As Bali braces for an influx of holiday makers this summer, Australian doctors are training their Indonesian counterparts to identify an insidious killer: methanol.
The toxic form of alcohol is related to ethanol, which is found in beer, spirits and wine.
But methanol is used in jet fuel and radiator coolant, and is often substituted into drinks made from home-distilled spirits, with potentially fatal results.
And with one million Australians holidaying in Bali each year, the risk of methanol poisoning is increasing.
Dr Mark Monaghan is a toxicologist at Fremantle Hospital and has travelled to Bali with the National Critical Care and Trauma Response Centre to run toxicology workshops this week with 300 Indonesian medical staff at the Sanglah Hospital in Denpasar.
He says it’s impossible for drinkers to know they’re consuming methanol.
“You get intoxicated the same way, you won’t notice while you’re drinking it, (but) you’ll certainly notice when you’re getting sick from it,” he says.
And it doesn’t take much - half a millilitre per kilo for the drinker, which equates to 30 or 40mls, or about half a glass.
“It’s absolutely lethal,” Dr Monaghan says.
“You can end up with a permanent brain injury if you don’t die, or blindness.”
Perth carpenter Liam Davies, 19, died in January in Lombok after drinking what he thought was a vodka and lime but was in fact methanol.
Last week a young man returned to Australia from Bali with severe visual problems after drinking methanol-laced alcohol, and a group of ten British girls were recently poisoned.
There’s a need to educate Indonesians about the dangers of methanol, says nurse Di Brown, who runs the sister hospital program between Royal Darwin and Sanglah hospitals.
The Indonesian Government recently tripled the tax on imported spirits, pricing them out of reach of most locals, who have turned to adding methanol to drinks to make a quick buck.
“The goal is to get funding for nurses to go out as outreach workers to communities so we can stop the supply,” she said.
“We need to explain to them that it’s really poisonous; they don’t understand the danger of it.”

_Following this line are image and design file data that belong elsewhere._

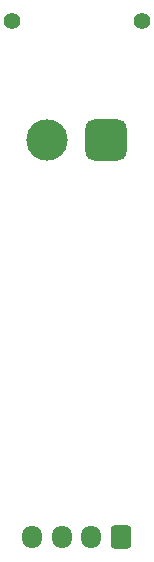
<source format=gbr>
%TF.GenerationSoftware,KiCad,Pcbnew,9.0.0*%
%TF.CreationDate,2025-04-10T00:07:50-07:00*%
%TF.ProjectId,RP2350_60QFN_minimal,52503233-3530-45f3-9630-51464e5f6d69,rev?*%
%TF.SameCoordinates,Original*%
%TF.FileFunction,Soldermask,Bot*%
%TF.FilePolarity,Negative*%
%FSLAX46Y46*%
G04 Gerber Fmt 4.6, Leading zero omitted, Abs format (unit mm)*
G04 Created by KiCad (PCBNEW 9.0.0) date 2025-04-10 00:07:50*
%MOMM*%
%LPD*%
G01*
G04 APERTURE LIST*
G04 Aperture macros list*
%AMRoundRect*
0 Rectangle with rounded corners*
0 $1 Rounding radius*
0 $2 $3 $4 $5 $6 $7 $8 $9 X,Y pos of 4 corners*
0 Add a 4 corners polygon primitive as box body*
4,1,4,$2,$3,$4,$5,$6,$7,$8,$9,$2,$3,0*
0 Add four circle primitives for the rounded corners*
1,1,$1+$1,$2,$3*
1,1,$1+$1,$4,$5*
1,1,$1+$1,$6,$7*
1,1,$1+$1,$8,$9*
0 Add four rect primitives between the rounded corners*
20,1,$1+$1,$2,$3,$4,$5,0*
20,1,$1+$1,$4,$5,$6,$7,0*
20,1,$1+$1,$6,$7,$8,$9,0*
20,1,$1+$1,$8,$9,$2,$3,0*%
G04 Aperture macros list end*
%ADD10RoundRect,0.250000X0.600000X0.725000X-0.600000X0.725000X-0.600000X-0.725000X0.600000X-0.725000X0*%
%ADD11O,1.700000X1.950000*%
%ADD12C,1.400000*%
%ADD13RoundRect,0.770000X-0.980000X-0.980000X0.980000X-0.980000X0.980000X0.980000X-0.980000X0.980000X0*%
%ADD14C,3.500000*%
G04 APERTURE END LIST*
D10*
%TO.C,J5*%
X26610000Y-64142500D03*
D11*
X24110000Y-64142500D03*
X21610000Y-64142500D03*
X19110000Y-64142500D03*
%TD*%
D12*
%TO.C,J1*%
X17400000Y-20480000D03*
X28400000Y-20480000D03*
D13*
X25400000Y-30480000D03*
D14*
X20400000Y-30480000D03*
%TD*%
M02*

</source>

The treatment for methanol poisoning is surprisingly counter-intuitive - victims need to be given ethanol, or more alcohol, as it’s metabolised by the body before methanol and stops the formation of formic acid, which causes blindness.
But because ethanol slows the metabolism of methanol, it can be two or three days before symptoms of poisoning occur, which is why it’s hard to know just how many cases there are, with many going unreported or unattributed.

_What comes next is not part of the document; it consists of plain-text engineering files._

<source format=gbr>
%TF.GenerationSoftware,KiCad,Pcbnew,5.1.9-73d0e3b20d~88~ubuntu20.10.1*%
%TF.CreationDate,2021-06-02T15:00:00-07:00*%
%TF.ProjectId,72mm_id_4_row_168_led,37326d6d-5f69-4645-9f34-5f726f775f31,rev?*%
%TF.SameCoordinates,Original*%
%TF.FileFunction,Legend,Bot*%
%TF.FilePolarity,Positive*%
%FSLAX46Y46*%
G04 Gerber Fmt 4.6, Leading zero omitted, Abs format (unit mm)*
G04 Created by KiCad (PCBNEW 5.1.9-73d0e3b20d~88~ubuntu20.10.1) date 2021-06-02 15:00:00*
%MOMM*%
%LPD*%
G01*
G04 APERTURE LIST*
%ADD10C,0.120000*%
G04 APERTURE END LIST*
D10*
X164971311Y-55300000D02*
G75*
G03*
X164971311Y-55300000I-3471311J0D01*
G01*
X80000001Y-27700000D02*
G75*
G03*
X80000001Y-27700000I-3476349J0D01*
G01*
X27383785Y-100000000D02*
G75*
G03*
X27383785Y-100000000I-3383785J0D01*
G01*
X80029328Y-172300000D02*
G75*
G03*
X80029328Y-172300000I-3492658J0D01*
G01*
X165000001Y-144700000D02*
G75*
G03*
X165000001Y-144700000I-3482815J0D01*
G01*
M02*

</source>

And Ms Brown says convincing hospitals in predominantly Muslim areas such as Lombok to keep ethanol on hand to treat those poisoned can be a challenge.
“There’s a cultural resistance to admitting there’s a problem,” she says.
Schoolies kids are particularly vulnerable to the appeal of a $1 drink, says Dr Len Notaras, executive director of Australia’s National Critical Care and Trauma Response Centre.
“They’re here to let their hair down and don’t have a lot of money, and after one or two drinks can forget their inhibitions,” he says.
“If it seems too good to be true - a $1 cocktail that would be $16 in other places - it is too good to be true. And it’s deadly.”
He says the Indonesian health system is excellent and more than capable of treating methanol poisoning, but needs to be aware of the symptoms, which include erratic breathing, terrible headaches and blurred vision.
Dr Monaghan says Australians need to be more aware of the risks involved in buying cheap drinks in Indonesia.
“Beer is readily available, you can buy duty free spirits, or spirits from plenty of hotels or restaurants where it will cost you $5 instead of $1,” he says.
“Don’t leave your brain at home when you travel to Bali.”